##### Supplied data
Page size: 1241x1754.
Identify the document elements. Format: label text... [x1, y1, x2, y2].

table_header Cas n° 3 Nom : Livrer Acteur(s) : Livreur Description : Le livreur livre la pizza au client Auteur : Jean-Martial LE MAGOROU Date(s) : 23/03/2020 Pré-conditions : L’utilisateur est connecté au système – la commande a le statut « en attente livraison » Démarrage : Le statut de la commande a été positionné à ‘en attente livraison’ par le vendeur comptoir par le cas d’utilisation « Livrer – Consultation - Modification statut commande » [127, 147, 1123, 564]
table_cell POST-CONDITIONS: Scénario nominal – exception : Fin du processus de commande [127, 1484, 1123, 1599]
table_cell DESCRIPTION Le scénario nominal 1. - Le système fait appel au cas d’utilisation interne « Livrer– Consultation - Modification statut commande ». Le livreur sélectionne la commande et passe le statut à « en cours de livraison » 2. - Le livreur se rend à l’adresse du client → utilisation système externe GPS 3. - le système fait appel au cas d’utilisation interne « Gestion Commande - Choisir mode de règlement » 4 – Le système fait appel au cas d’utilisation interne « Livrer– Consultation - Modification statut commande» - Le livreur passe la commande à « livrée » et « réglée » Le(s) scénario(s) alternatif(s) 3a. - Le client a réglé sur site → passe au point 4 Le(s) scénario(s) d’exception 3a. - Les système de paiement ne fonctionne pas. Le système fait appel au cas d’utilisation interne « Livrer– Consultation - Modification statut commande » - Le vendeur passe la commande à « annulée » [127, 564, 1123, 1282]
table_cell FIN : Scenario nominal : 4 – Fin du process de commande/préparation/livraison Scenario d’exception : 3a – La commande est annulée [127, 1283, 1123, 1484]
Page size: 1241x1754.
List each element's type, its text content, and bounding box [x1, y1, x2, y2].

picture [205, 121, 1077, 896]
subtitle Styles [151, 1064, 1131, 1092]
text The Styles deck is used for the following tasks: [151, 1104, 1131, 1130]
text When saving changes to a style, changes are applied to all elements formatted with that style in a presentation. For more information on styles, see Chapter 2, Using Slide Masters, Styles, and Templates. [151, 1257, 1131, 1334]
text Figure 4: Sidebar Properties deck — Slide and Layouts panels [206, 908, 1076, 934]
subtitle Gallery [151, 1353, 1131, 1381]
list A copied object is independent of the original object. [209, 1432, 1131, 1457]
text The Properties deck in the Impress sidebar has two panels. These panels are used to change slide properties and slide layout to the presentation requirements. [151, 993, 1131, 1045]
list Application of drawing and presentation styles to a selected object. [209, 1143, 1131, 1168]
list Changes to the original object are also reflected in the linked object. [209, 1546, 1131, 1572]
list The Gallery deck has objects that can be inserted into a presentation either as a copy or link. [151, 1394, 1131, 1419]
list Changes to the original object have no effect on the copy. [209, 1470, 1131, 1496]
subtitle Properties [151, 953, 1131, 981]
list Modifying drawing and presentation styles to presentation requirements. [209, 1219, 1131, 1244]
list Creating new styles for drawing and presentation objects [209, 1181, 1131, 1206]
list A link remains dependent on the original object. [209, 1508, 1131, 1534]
##########
__Given task__. Can you reproduce every line of the records above without changing a single character?

__Output of the task__.
Page size: 1241x1754.
Identify the document elements. Format: label text... [x1, y1, x2, y2].

table_header Cas n° 3 Nom : Livrer Acteur(s) : Livreur Description : Le livreur livre la pizza au client Auteur : Jean-Martial LE MAGOROU Date(s) : 23/03/2020 Pré-conditions : L’utilisateur est connecté au système – la commande a le statut « en attente livraison » Démarrage : Le statut de la commande a été positionné à ‘en attente livraison’ par le vendeur comptoir par le cas d’utilisation « Livrer – Consultation - Modification statut commande » [127, 147, 1123, 564]
table_cell POST-CONDITIONS: Scénario nominal – exception : Fin du processus de commande [127, 1484, 1123, 1599]
table_cell DESCRIPTION Le scénario nominal 1. - Le système fait appel au cas d’utilisation interne « Livrer– Consultation - Modification statut commande ». Le livreur sélectionne la commande et passe le statut à « en cours de livraison » 2. - Le livreur se rend à l’adresse du client → utilisation système externe GPS 3. - le système fait appel au cas d’utilisation interne « Gestion Commande - Choisir mode de règlement » 4 – Le système fait appel au cas d’utilisation interne « Livrer– Consultation - Modification statut commande» - Le livreur passe la commande à « livrée » et « réglée » Le(s) scénario(s) alternatif(s) 3a. - Le client a réglé sur site → passe au point 4 Le(s) scénario(s) d’exception 3a. - Les système de paiement ne fonctionne pas. Le système fait appel au cas d’utilisation interne « Livrer– Consultation - Modification statut commande » - Le vendeur passe la commande à « annulée » [127, 564, 1123, 1282]
table_cell FIN : Scenario nominal : 4 – Fin du process de commande/préparation/livraison Scenario d’exception : 3a – La commande est annulée [127, 1283, 1123, 1484]
Page size: 1241x1754.
List each element's type, its text content, and bounding box [x1, y1, x2, y2].

picture [205, 121, 1077, 896]
subtitle Styles [151, 1064, 1131, 1092]
text The Styles deck is used for the following tasks: [151, 1104, 1131, 1130]
text When saving changes to a style, changes are applied to all elements formatted with that style in a presentation. For more information on styles, see Chapter 2, Using Slide Masters, Styles, and Templates. [151, 1257, 1131, 1334]
text Figure 4: Sidebar Properties deck — Slide and Layouts panels [206, 908, 1076, 934]
subtitle Gallery [151, 1353, 1131, 1381]
list A copied object is independent of the original object. [209, 1432, 1131, 1457]
text The Properties deck in the Impress sidebar has two panels. These panels are used to change slide properties and slide layout to the presentation requirements. [151, 993, 1131, 1045]
list Application of drawing and presentation styles to a selected object. [209, 1143, 1131, 1168]
list Changes to the original object are also reflected in the linked object. [209, 1546, 1131, 1572]
list The Gallery deck has objects that can be inserted into a presentation either as a copy or link. [151, 1394, 1131, 1419]
list Changes to the original object have no effect on the copy. [209, 1470, 1131, 1496]
subtitle Properties [151, 953, 1131, 981]
list Modifying drawing and presentation styles to presentation requirements. [209, 1219, 1131, 1244]
list Creating new styles for drawing and presentation objects [209, 1181, 1131, 1206]
list A link remains dependent on the original object. [209, 1508, 1131, 1534]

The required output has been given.